**WHAT YOU NEED TO DO:** In the data below, one line contains "Reading Curriculum" and a later one contains "(Needed for GDS) |". Print both, with every line between them, exactly and alone.

-*-

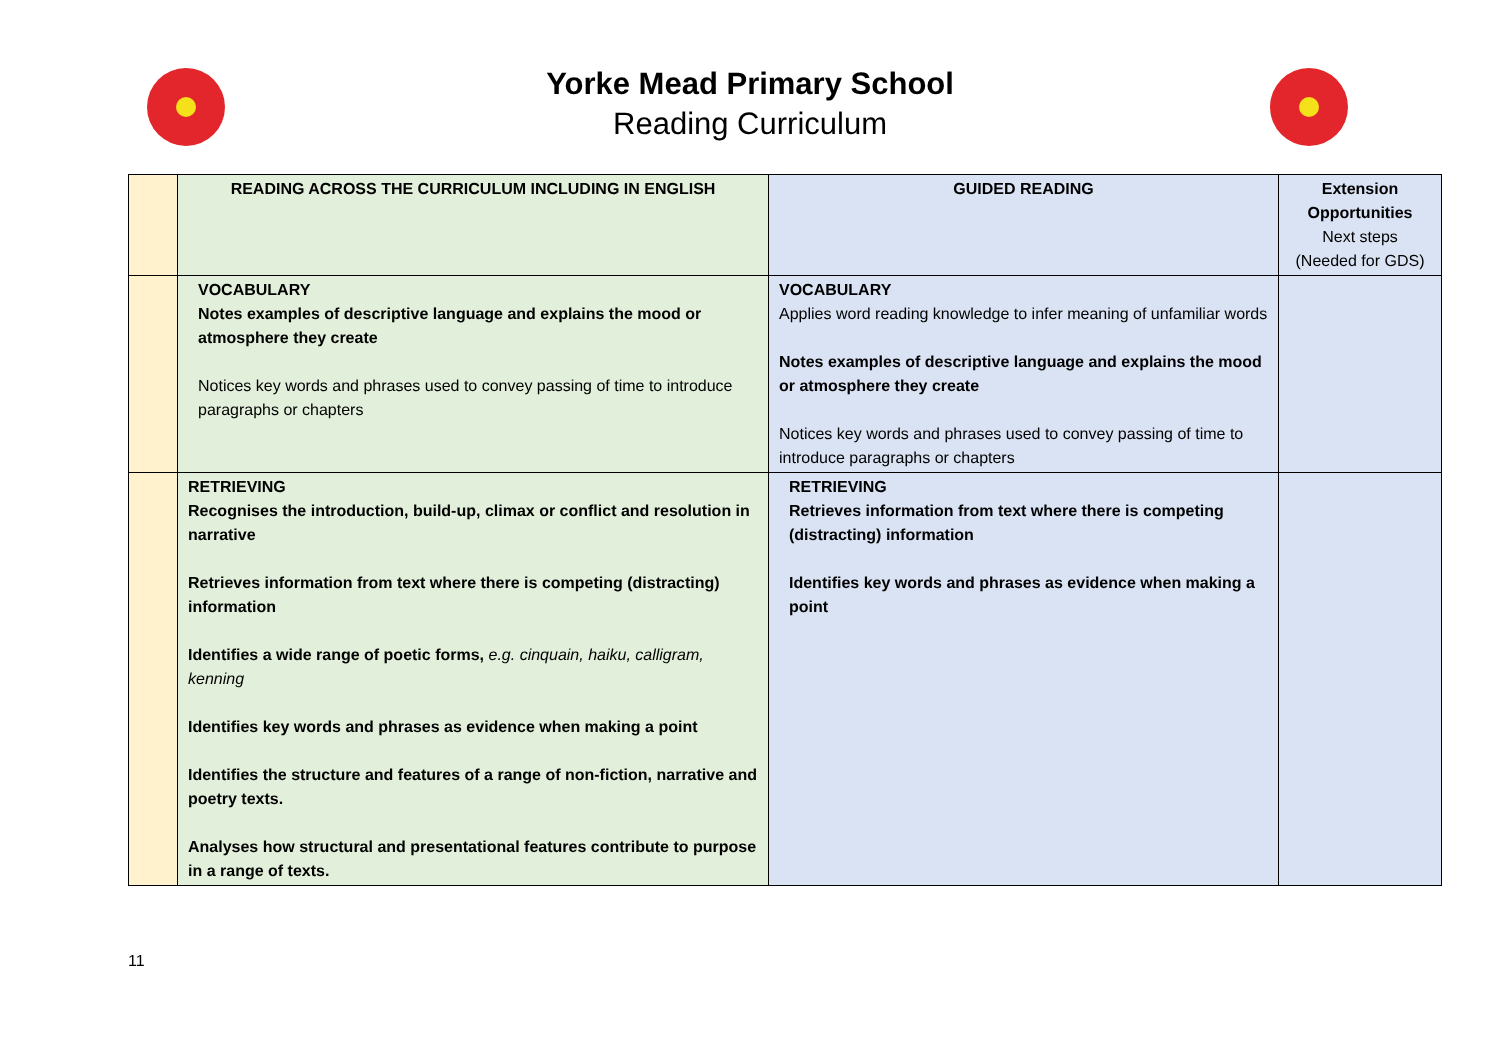Yorke Mead Primary School
Reading Curriculum
| | READING ACROSS THE CURRICULUM INCLUDING IN ENGLISH | GUIDED READING | Extension Opportunities Next steps (Needed for GDS) |
| | VOCABULARY Notes examples of descriptive language and explains the mood or atmosphere they create Notices key words and phrases used to convey passing of time to introduce paragraphs or chapters | VOCABULARY Applies word reading knowledge to infer meaning of unfamiliar words Notes examples of descriptive language and explains the mood or atmosphere they create Notices key words and phrases used to convey passing of time to introduce paragraphs or chapters | |
| | RETRIEVING Recognises the introduction, build-up, climax or conflict and resolution in narrative Retrieves information from text where there is competing (distracting) information Identifies a wide range of poetic forms, e.g. cinquain, haiku, calligram, kenning Identifies key words and phrases as evidence when making a point Identifies the structure and features of a range of non-fiction, narrative and poetry texts. Analyses how structural and presentational features contribute to purpose in a range of texts. | RETRIEVING Retrieves information from text where there is competing (distracting) information Identifies key words and phrases as evidence when making a point | |
11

-*-

**TASK ANSWER:**
Reading Curriculum
| | READING ACROSS THE CURRICULUM INCLUDING IN ENGLISH | GUIDED READING | Extension Opportunities Next steps (Needed for GDS) |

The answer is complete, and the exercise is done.